So kam er einst auch vor das Haus des Köhlers, wo der kleine Hans an der Ecke saß und spielte. Als der Bär ihn gewahrte, ward er noch lebhafter gemahnt an seine eigenen Kindlein zu denken, und, um Rache zu nehmen an den bösen Menschen, die sie ihm geraubt hatten, fuhr er auf den kleinen Hans zu, um ihn zu fressen. Hans aber riss ein Bäumchen aus der Erde, und schlug so tapfer auf den großen Bären los, dass dieser, erstaunt über die Kraft und den Mut des Kindes, bald ganz andern Sinnes ward und bei sich selber dachte: „Den Jungen sollst du mit in deine Höhle nehmen, und ihn säugen mit deiner Milch, und ihn so stark machen, wie es wohl sonst deine eigenen Bärlein geworden wären, damit er dich wieder pflegen und schützen kann, wenn du einmal alt und schwach geworden bist.“ Solches dachte die alte Bärenmutter in ihrem Sinn, nahm dann trotz seines Schreiens und Sträubens den kleinen Hans gar sanft zwischen ihre Vordertatzen und trabte mit ihm waldeinwärts ihrer Höhle zu.
Kaum war sie daselbst angekommen, so legte sie auch zugleich ihr neues Pflegesöhnlein auf das weiche Lager, das sie vorher ihren eigenen Kindern bereitet hatte, schüttelte ihm die Streu zurechte und brummte ihn gar freundlich an, dass Hänschen sich allmählich beruhigte und endlich vor Ermattung und Müdigkeit einschlief.
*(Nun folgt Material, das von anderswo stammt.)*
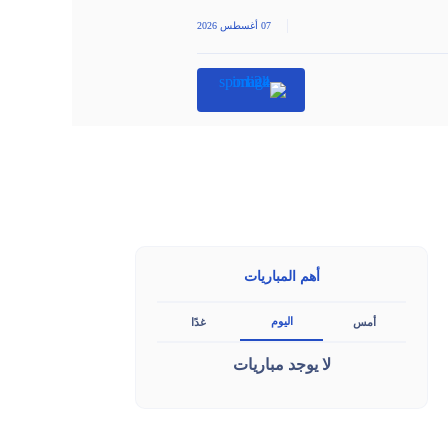
|
07 أغسطس 2026
أهم المباريات
اليوم
أمس
غدًا
لا يوجد مباريات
Als er am Morgen die Augen aufschlug, sah er den alten Bären vor seinem Lager sitzen, der ihm mit seinen Tatzen eine Menge schöner, roter Erdbeeren darreichte, die er in den Frühstunden im Walde gepflückt hatte; dann bot er ihm seine Brust und säugte ihn mit seiner Milch, so dass Hänschen gar vergnügt ward, und dem alten Bär, bald auf dem breiten Rücken klopfte, in bald in seinem zottigen Pelz zauste, dass es eine Lust war.
Der Bär ging wieder aus der Höhle, wälzte, bevor er wegging, einen ungeheuren Stein vor die Öffnung, dass Tor und Tür versperrt war.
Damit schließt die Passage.